What Still Has To Happen Before This Residue Becomes Accessible Value
This is where the February 2026 immediate report matters. On February 9, 2026, the project received the excavation and shoring permit. That is real progress, because it closes one milestone without which the project cannot move cleanly from land and planning into execution. The May 2025 financing agreement ties that directly to the next step: the construction and full-lending stage is conditional, among other things, on equity injection, pre-sales, and receipt of the excavation and shoring permit.
But even after that milestone, the project is not de-risked. At the end of 2025, the project-level balance presented as short-term loans stood at NIS 265.1 million, and the total financing package was defined at up to NIS 1.042 billion, including NIS 340 million for the land stage, up to NIS 350 million for the construction stage, and NIS 1.04 billion of buyer-guarantee facilities. The company also committed to obtain a full building permit by June 30, 2026, to keep equity of at least NIS 70 million, to maintain an equity-to-balance-sheet ratio of at least 11%, and to keep tangible equity positive. At the same time, the project table still showed no construction contractor agreements.

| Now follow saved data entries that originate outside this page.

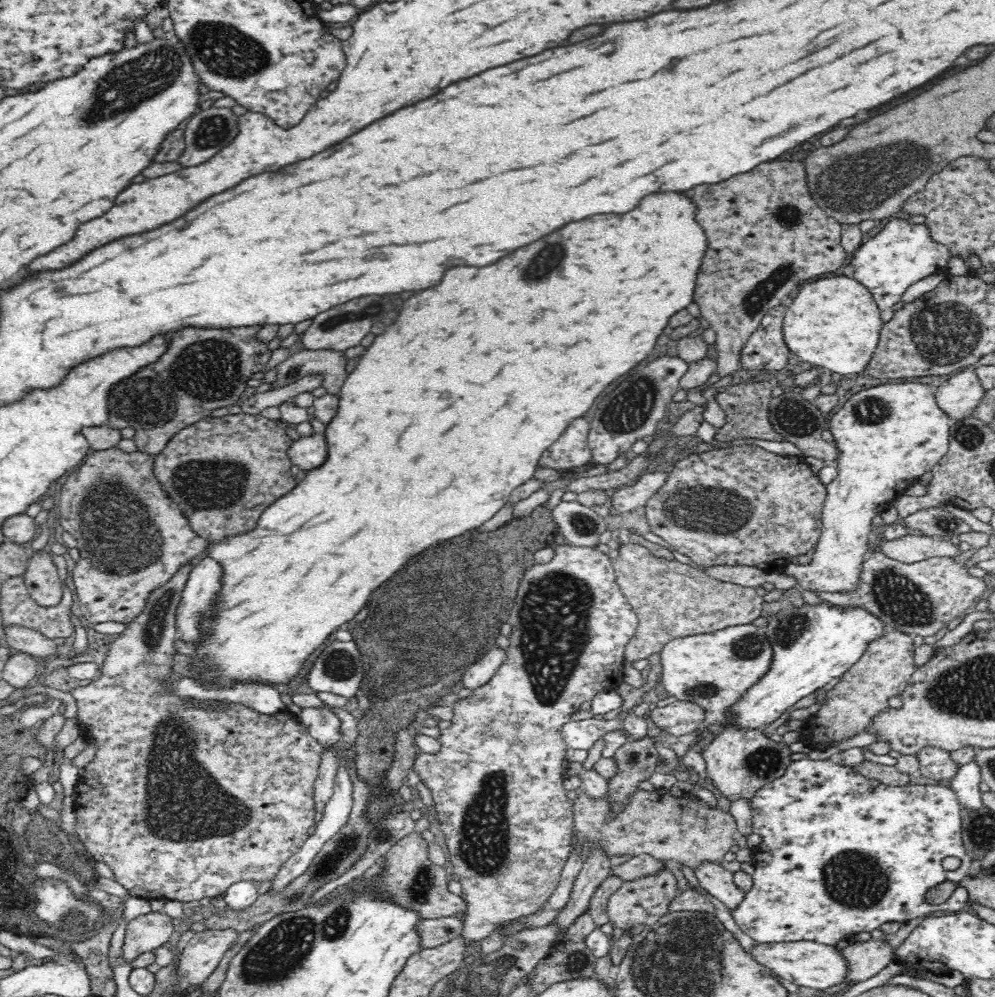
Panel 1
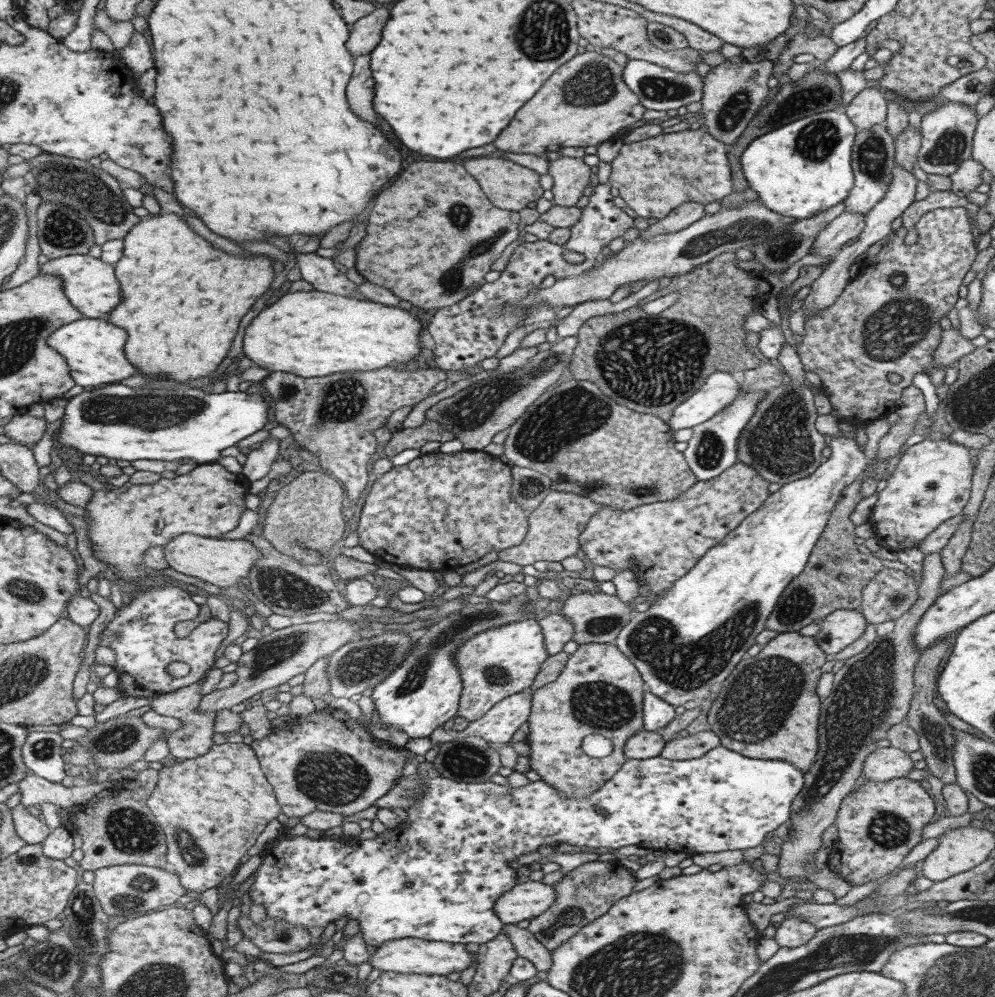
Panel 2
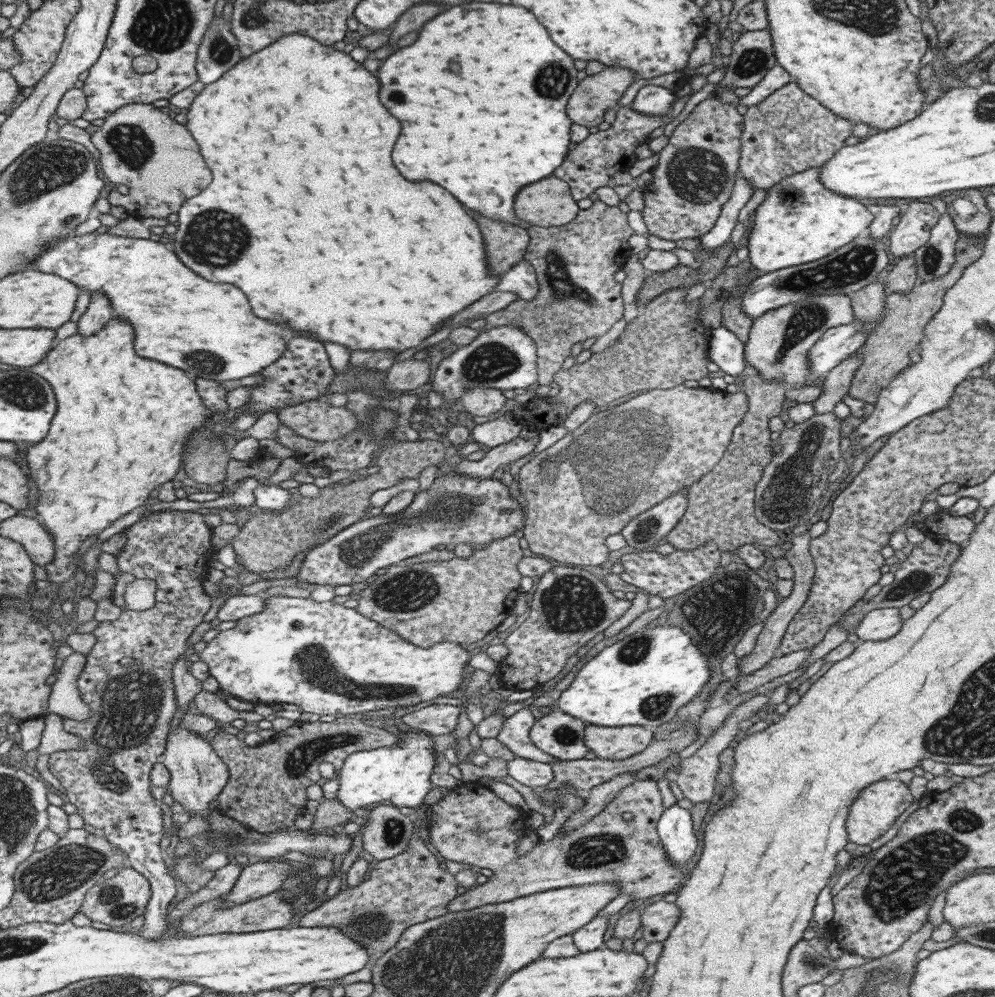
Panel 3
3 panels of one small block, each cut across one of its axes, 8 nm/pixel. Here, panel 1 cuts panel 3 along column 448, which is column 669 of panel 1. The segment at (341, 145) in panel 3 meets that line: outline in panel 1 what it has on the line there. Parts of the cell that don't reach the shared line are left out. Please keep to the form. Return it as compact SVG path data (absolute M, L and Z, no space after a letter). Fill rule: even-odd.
M666 192L666 194L652 194L652 196L646 196L632 212L626 212L626 214L602 214L602 216L592 216L592 218L586 218L586 220L580 220L580 222L572 222L572 224L566 224L562 230L558 232L552 232L548 234L546 238L534 242L534 244L528 244L522 248L522 252L512 252L510 256L504 256L502 260L498 260L496 264L492 266L486 266L486 268L466 268L466 266L456 266L456 268L450 268L450 272L444 274L442 282L434 288L428 288L428 290L422 290L418 294L414 294L412 298L408 298L404 302L404 308L398 316L398 320L388 326L384 330L384 334L376 336L376 340L372 342L372 346L366 348L366 352L362 354L362 358L358 360L358 366L354 368L354 372L351 372L348 378L344 381L344 384L341 386L341 392L339 396L339 406L338 406L338 416L334 416L334 420L331 420L325 429L325 440L328 448L328 460L320 466L320 468L315 468L309 471L306 471L306 475L300 482L296 483L296 486L290 491L287 492L284 496L281 496L279 499L276 499L269 507L265 508L265 511L262 512L260 518L258 519L256 528L246 531L244 534L232 535L231 537L226 537L217 543L214 541L209 541L207 546L208 556L212 557L214 560L217 560L222 565L222 570L224 570L224 576L222 576L222 590L216 598L216 608L214 608L214 616L212 620L204 620L200 624L202 628L202 642L194 646L196 650L196 656L192 656L192 666L194 670L192 672L192 678L198 679L200 683L218 683L220 689L229 688L231 685L236 685L237 683L242 682L254 682L258 684L270 685L270 684L286 684L292 680L299 672L309 656L317 649L319 649L332 632L336 631L342 625L348 623L348 620L352 620L366 604L366 600L370 598L370 594L380 586L384 584L388 578L392 578L398 570L404 568L404 564L414 558L416 554L420 554L422 550L430 548L432 544L436 542L442 542L446 538L454 538L454 536L460 536L468 530L474 530L482 523L485 523L487 520L490 520L504 505L508 503L508 500L511 496L511 492L528 482L534 476L534 471L539 466L544 466L548 468L554 468L558 472L569 470L569 468L578 468L584 467L593 462L592 453L590 452L589 445L587 444L587 438L590 432L590 423L586 421L583 417L580 416L588 412L588 408L596 402L596 398L606 390L606 386L610 386L612 382L616 382L622 374L628 374L636 364L640 364L644 358L650 356L656 340L662 330L666 328L670 316L674 315L675 312L685 309L690 302L693 301L694 287L696 284L696 279L698 278L698 272L702 270L702 256L705 255L704 250L708 246L708 239L706 238L706 233L700 224L697 223L695 219L695 212L698 210L686 196L682 194L676 194L676 192ZM414 466L420 466L420 472L424 474L406 474L406 472L412 472L416 470Z

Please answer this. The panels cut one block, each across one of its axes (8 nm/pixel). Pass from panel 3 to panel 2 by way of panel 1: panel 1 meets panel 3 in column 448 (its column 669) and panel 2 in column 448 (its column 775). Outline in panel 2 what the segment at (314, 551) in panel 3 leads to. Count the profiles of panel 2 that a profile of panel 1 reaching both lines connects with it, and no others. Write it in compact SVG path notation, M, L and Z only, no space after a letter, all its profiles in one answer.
M484 451L421 454L408 464L393 466L372 484L356 526L359 545L376 559L398 567L449 572L476 563L488 552L520 544L528 532L528 512L512 499L510 486L512 469Z

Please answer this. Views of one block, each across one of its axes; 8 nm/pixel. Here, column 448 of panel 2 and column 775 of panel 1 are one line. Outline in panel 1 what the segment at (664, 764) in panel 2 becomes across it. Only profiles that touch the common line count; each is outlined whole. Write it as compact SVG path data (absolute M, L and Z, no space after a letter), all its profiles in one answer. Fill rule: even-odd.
M836 759L828 760L796 760L787 766L786 772L776 780L770 781L758 792L754 793L750 800L753 816L753 832L762 837L759 845L751 848L753 854L752 863L755 871L752 874L752 889L745 894L743 901L734 908L731 914L744 934L753 938L755 942L764 943L789 943L796 941L814 941L820 944L835 946L842 938L851 939L859 932L870 932L882 926L884 922L905 922L913 918L923 918L932 912L956 913L966 909L968 892L959 882L969 875L971 858L963 845L961 812L963 806L959 802L957 794L944 784L938 785L890 785L880 783L875 788L870 785L869 779L858 773L852 767L840 764ZM954 856L960 858L961 863L956 870L945 870L942 867L942 860ZM946 881L958 883L955 892L942 904L934 905L926 902L925 894L930 888L935 888L937 884Z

The meaning is straightforward. The excavation and shoring permit closed one box, not all the boxes. What remained in Netanya after the 25% sale was a project with meaningful value on paper, but also with a checklist that still had to be completed: full building permit, construction contractor, full project lending, sales pace, and equity funding. That is the real difference between an asset partially monetized and value already accessible.
Demand That Also Came From Inside
This continuation would be incomplete without pausing on the related-party disclosure. The company disclosed that in August 2023 several apartment purchases in the Netanya project were approved for related parties.
| Related buyer | Units | Consideration incl. VAT (NIS millions) |
|---|---|---|
| Yoel Yifrah, controlling shareholder and chief business officer | 1 | 14.043 |
| Gilad Yifrah, company CEO | 1 | 10.310 |
| Itzik Turgeman, chairman | 1 | 5.270 |
| Daughters of the controlling shareholder | 2 | 7.816 |
| Father of the CEO’s partner | 1 | 5.330 |
| Total | 6 | 42.769 |
That table is not meant to argue that the transactions are invalid. It does mean that part of the early sales book also came from inside the circle. In a project that still had 119 apartments and all the retail space left to market at the end of 2025, and that signed only 8 new contracts during 2025, that point belongs in the reader’s frame. Open-market demand still needs broader proof.
Bottom Line
After the 25% sale, Netanya remained a central asset for Gilad Mai. The company still holds 75% of a large project, with most of the apartments still ahead and with expected withdrawable surplus that looks highly material on a project basis. But what remained is not the same Netanya that existed before the sale. Only a small part of the consideration arrived in cash, expected profitability has eroded, revenue from the project itself is still absent from the income statement, marketing control moved to the partner, and the path to accessible value still runs through permits, lending, and execution.
That is the point. Netanya can still become a major value engine. But after the 25% sale, what remained with the company was not an opened cash drawer. It was most of a project that still has to prove three things at once: that marketing truly accelerates, that permits close on time, and that paper value actually rises to the listed entity rather than staying trapped inside the project tables.